*** Opening SOURCE MATERIAL ***
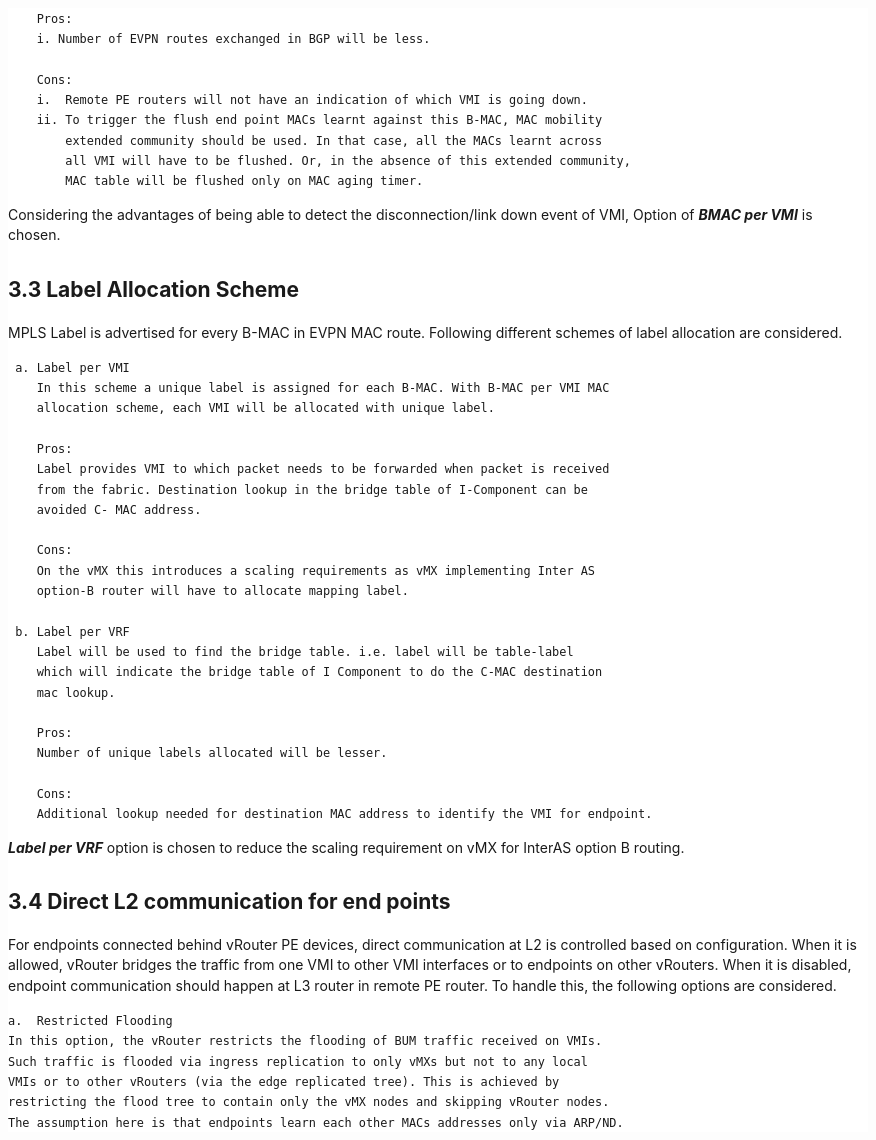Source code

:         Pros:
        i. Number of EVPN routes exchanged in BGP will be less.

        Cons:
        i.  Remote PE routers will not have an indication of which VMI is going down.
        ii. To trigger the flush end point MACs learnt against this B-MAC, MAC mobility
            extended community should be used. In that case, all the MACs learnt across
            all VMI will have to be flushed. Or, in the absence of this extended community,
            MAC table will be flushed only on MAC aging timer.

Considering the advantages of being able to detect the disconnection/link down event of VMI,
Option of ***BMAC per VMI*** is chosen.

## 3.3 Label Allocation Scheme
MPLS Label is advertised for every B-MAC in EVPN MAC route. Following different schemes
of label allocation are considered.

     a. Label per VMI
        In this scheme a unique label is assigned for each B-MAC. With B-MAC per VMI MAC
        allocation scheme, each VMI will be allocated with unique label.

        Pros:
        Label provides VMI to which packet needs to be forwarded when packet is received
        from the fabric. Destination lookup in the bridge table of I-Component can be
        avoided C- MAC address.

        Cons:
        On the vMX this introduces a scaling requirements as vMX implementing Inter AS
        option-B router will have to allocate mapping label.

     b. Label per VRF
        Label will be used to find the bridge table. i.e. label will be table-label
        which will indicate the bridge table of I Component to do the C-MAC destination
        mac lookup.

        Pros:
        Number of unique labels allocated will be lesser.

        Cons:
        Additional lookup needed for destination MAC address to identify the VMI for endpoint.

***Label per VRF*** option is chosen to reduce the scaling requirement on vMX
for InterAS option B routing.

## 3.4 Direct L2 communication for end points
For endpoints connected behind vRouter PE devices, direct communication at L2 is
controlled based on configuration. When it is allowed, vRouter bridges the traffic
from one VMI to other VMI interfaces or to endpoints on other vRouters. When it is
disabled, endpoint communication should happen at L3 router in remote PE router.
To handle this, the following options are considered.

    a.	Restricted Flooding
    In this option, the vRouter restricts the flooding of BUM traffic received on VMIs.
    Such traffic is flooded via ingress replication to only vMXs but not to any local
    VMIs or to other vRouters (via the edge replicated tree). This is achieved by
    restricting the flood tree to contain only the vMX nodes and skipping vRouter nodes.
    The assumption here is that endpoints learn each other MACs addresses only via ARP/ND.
*** Closing SOURCE MATERIAL ***
*EXERCISE OBJECTIVE*:
Which lines in the material above contain the word "community"? Locate each one and copy it in full.

*PROBLEM SOLUTION*:
            extended community should be used. In that case, all the MACs learnt across
            all VMI will have to be flushed. Or, in the absence of this extended community,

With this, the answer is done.